The capacity of a cell to achieve effective cancer prevention or repair is dependent on the extracellular microenvironment, including the availability of energy and the presence of appropriate macro- and micronutrients. Tumors are not simply masses of cancer cells. Rather, they are heterogenous collections of cancer cells with many other cell types-so called stromal cells; cancer cells communicate with stromal cells within the tumor. The tumor microenvironment comprises many cell types including infiltrating immune cells such as lymphocytes and macrophages, endothelial cells, nerve cells, and fibroblasts. All these cell types can produce growth factors, inflammatory mediators, and cytokines, which can support malignant transformation and tumor growth, and attenuate host responses. In addition, factors produced by the cancer cells themselves modulate the activity and behavior of the tumor stroma.

Initiation is the exposure of a cell tissue to an agent that results in the first genetic mutation. This can be an inherited mutation or an exogenous or endogenous (produced through oxidative metabolism) factor. Even without external oxidative stress, hundreds of sites within DNA are damages each day but are normally repaired or eliminated. 

Exposure to the carcinogen initiates DNA damage, usually via the formation of DNA adducts. If left uncorrected, these adducts can be transferred to daughter cells during division and confer the potential for neoplastic (new and abnormal) growth. 

Initiation alone is insufficient for cancer to develop. An initiated cell must go through a process of clonal expansion during promotion to become neoplastic; the larger the number of initiated cells, the greater the risk of progressing to cancer. Promotion involves exposure of the initiated cell to a promoting agent. This may allow alterations in the rate of proliferation or additional DNA damage to occur, leading to further mutations within the same cell, which alter gene expression and cellular proliferation. Finally, these initiated and promoted cells grow and expand to form a tumor mass. DNA damage continues at this stage and cancer cells often contain multiple copies of chromosomes. This clear, sequential process is typical of experimentally induced cancers but may be less clear in sporadic cancers in humans. 
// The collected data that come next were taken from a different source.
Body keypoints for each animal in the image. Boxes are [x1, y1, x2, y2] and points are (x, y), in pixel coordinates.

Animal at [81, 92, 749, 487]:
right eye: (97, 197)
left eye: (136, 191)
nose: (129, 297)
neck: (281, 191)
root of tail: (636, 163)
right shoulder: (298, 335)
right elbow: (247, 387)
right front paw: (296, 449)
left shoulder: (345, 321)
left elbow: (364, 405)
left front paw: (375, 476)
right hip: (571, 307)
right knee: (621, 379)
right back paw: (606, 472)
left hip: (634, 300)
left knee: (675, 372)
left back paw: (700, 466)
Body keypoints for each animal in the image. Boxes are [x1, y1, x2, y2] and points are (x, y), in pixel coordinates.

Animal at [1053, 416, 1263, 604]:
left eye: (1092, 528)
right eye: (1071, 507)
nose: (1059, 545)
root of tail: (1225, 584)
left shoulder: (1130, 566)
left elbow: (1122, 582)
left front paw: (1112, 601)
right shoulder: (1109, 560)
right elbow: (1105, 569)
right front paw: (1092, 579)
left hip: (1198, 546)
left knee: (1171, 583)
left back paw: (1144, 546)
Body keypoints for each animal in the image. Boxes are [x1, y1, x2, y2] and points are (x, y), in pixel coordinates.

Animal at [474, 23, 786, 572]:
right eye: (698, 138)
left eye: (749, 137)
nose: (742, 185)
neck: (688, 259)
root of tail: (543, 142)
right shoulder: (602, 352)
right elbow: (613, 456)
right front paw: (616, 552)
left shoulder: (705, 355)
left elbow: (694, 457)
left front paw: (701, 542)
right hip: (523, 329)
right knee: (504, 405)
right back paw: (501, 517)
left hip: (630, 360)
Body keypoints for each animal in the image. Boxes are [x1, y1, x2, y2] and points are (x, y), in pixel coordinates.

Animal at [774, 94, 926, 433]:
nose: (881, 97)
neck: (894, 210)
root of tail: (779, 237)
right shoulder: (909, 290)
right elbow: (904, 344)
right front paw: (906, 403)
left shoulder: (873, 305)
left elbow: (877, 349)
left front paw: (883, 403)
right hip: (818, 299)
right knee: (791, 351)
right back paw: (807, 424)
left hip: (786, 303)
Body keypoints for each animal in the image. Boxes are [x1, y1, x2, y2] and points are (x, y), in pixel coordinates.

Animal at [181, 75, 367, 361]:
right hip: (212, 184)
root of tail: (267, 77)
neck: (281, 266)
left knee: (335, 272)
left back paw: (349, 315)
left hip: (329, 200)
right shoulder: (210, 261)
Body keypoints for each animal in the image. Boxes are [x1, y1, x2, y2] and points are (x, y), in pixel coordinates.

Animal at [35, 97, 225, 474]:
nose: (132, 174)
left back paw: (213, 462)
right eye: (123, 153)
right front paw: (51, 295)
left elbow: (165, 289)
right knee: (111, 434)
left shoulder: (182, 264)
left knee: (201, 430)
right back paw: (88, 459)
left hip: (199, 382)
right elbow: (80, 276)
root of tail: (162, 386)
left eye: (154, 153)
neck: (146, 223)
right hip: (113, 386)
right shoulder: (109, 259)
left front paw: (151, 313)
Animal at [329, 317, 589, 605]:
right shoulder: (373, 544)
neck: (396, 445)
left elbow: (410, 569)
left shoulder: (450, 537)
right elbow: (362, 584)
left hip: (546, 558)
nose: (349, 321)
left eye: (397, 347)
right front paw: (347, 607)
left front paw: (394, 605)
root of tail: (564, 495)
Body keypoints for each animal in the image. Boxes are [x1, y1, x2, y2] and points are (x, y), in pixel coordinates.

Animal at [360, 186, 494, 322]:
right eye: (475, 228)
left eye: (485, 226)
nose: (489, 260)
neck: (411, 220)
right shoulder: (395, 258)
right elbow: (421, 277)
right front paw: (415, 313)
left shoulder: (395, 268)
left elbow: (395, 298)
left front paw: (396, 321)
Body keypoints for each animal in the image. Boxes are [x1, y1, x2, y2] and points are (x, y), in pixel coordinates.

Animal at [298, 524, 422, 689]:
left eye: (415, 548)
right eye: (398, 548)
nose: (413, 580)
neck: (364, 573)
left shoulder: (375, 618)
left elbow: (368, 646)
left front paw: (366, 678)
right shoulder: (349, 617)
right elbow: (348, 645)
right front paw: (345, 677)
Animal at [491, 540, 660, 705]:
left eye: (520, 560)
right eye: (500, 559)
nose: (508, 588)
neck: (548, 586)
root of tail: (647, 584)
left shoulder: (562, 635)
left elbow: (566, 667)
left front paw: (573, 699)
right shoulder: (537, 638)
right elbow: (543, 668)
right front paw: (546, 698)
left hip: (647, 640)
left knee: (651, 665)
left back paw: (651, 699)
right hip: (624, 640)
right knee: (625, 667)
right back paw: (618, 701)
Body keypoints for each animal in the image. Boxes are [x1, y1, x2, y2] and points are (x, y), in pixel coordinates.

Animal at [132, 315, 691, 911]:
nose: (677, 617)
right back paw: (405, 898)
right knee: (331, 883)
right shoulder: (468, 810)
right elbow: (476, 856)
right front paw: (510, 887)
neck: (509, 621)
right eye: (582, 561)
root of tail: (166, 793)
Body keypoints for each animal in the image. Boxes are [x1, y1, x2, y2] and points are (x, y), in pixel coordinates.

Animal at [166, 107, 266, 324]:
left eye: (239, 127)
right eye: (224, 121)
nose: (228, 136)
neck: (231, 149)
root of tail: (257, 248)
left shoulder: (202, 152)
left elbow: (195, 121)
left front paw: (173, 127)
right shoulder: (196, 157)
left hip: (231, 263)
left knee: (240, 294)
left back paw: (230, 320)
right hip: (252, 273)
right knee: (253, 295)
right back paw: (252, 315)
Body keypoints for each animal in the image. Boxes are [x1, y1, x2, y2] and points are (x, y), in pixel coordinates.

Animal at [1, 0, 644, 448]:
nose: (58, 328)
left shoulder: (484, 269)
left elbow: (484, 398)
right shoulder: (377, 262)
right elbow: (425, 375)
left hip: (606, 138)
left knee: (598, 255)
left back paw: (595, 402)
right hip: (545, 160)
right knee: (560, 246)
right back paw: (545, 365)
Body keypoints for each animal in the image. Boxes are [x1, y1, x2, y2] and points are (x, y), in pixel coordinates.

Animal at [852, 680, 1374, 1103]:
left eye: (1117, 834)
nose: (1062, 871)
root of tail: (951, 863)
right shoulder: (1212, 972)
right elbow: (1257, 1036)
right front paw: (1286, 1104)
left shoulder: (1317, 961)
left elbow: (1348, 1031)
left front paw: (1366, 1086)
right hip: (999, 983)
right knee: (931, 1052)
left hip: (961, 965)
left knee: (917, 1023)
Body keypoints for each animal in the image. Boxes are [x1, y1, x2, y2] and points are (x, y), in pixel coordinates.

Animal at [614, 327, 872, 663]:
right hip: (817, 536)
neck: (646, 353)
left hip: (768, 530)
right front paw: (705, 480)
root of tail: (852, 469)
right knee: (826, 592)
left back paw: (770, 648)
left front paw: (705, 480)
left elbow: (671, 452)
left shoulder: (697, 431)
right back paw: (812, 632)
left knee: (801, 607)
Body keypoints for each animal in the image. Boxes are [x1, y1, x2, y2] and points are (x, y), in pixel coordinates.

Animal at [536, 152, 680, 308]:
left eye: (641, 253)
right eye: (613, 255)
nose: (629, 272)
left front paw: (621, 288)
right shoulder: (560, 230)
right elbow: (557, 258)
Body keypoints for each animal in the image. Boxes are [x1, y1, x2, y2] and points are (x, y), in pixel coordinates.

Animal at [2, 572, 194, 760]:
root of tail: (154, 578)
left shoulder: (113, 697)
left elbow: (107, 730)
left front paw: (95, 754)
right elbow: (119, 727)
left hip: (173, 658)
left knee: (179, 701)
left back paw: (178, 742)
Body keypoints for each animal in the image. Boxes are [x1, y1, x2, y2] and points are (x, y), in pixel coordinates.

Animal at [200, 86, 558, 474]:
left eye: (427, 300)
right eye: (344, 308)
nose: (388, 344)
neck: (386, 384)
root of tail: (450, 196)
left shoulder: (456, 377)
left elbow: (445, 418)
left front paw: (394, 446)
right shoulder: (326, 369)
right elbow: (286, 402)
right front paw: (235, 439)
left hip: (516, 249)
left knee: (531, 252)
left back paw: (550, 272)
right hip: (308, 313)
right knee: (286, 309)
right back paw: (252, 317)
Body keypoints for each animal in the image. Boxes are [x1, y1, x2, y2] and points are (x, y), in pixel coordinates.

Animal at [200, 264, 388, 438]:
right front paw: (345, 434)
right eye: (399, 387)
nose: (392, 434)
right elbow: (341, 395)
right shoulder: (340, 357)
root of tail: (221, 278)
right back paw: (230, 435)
Figure 1. The six hallmarks of cancer. Cancer cells have different charecteristics from normal cells. The six hallmarks shown here are the phenotypic changes that need to be accumulated over time as a result of genetic changes (mutations and epigenetic factors) in order for a cell to become cancerous. 

At the end of multistage process of carcinogenesis, the cell will bear some or all of the hallmarks of cancer (Figure 1). Several genes can contribute to each hallmark and one gene (for example p53) can contribute to several of the hallmarks. These hallmarks or traits are shared by most, if not all, cancer cells. The six hallmarks of cancer cells are self sufficiency in growth signals; insensitivity to antigrowth signals; limitless replicative potential; evasion of apoptosis; sustained angiogenesis; and tissue evasion and metastasis. Food, nutrition and physical activity related factors influence cellular processes and lead to cells accumulating these traits (Figure 2). The figure 2 describes the strength of evidence for suggesting relationships between numerous factors that enhance or reduce cancer risks.

Figure 2. The influence of food, nutrition, obesity and physical activity on the processes of cancer.

Reference: World Cancer Research Fund International and the American Institute for Cancer Research released reports.